What you should give back is a precise copy of the lines below from the one containing "middle dip: (427, 368)" through the one containing "index tip: (136, 188)", with no pictures.
START Supplied data
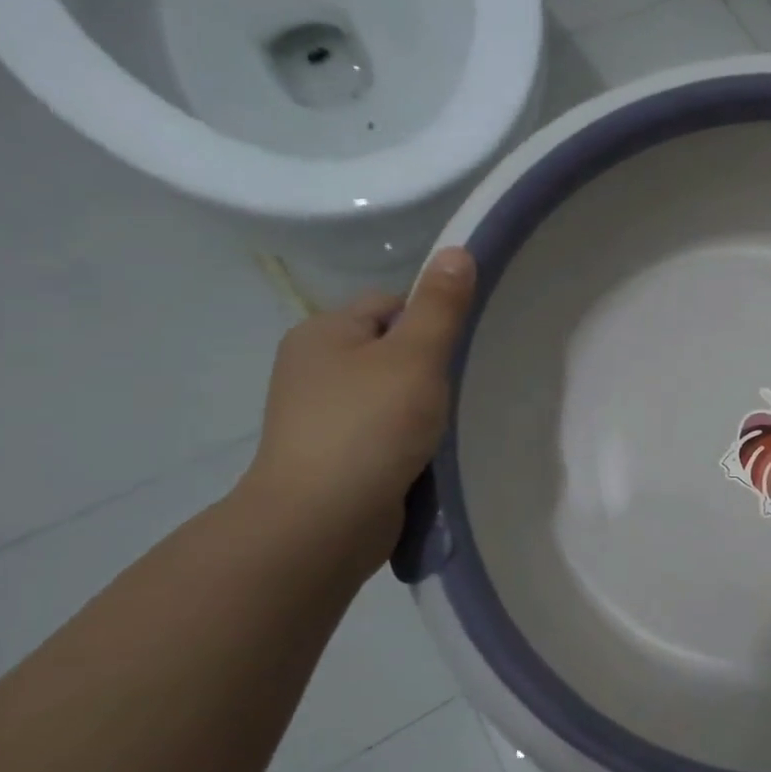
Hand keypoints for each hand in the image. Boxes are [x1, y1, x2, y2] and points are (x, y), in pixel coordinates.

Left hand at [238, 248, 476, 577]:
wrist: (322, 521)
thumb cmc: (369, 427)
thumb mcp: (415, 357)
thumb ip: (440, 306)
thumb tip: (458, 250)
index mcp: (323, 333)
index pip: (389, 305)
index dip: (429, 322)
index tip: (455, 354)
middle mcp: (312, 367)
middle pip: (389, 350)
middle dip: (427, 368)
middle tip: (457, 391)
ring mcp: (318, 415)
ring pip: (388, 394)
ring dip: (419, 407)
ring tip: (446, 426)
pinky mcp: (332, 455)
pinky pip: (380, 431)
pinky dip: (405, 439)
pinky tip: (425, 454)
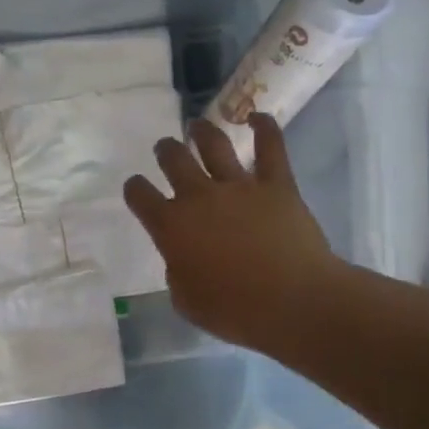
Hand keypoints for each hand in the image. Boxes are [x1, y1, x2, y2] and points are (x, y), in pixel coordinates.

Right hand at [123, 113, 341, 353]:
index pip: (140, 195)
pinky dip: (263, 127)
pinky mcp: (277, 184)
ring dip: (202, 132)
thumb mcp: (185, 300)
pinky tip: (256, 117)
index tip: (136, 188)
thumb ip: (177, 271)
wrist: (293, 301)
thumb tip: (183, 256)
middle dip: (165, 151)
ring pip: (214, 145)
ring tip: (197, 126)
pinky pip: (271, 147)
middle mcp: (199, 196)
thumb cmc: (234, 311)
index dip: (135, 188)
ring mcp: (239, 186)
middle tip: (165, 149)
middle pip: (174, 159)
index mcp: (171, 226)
END Supplied data
START Supplied data
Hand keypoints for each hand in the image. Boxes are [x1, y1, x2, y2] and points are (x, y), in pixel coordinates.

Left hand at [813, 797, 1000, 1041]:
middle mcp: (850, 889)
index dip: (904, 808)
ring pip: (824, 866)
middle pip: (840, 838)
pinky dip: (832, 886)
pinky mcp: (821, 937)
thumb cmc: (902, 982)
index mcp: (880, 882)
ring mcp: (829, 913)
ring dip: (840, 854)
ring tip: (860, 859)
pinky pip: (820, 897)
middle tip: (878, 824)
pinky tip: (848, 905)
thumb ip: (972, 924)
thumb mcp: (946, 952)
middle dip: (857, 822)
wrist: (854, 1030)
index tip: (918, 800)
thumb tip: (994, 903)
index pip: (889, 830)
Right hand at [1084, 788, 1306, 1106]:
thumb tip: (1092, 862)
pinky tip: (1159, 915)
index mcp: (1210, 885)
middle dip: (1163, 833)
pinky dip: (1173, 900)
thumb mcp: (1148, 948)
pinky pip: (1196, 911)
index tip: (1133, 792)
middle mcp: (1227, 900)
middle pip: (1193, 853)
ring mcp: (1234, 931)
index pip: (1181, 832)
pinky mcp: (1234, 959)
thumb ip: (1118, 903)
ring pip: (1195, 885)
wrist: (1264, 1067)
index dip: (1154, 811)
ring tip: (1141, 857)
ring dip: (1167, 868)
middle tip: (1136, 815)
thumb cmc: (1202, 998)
END Supplied data
* Reply
middle dip: (427, 368)
middle tip: (457, 391)
ring mcp: (318, 415)
ring pip: (388, 394)
ring dip: (419, 407)
ring tip: (446, 426)
pinky mcp: (332, 455)
pinky pip: (380, 431)
pinky dip: (405, 439)
pinky tip: (425, 454)
Hand keypoints for each hand in the image. Boxes are [x1, y1, x2, y2] and points are (x, y), in pixel coordinates.

Right hand at [123, 113, 341, 353]:
index pip: (140, 195)
pinky dip: (263, 127)
pinky mcp: (277, 184)
ring dip: (202, 132)
thumb mcp: (185, 300)
pinky tip: (256, 117)
index tip: (136, 188)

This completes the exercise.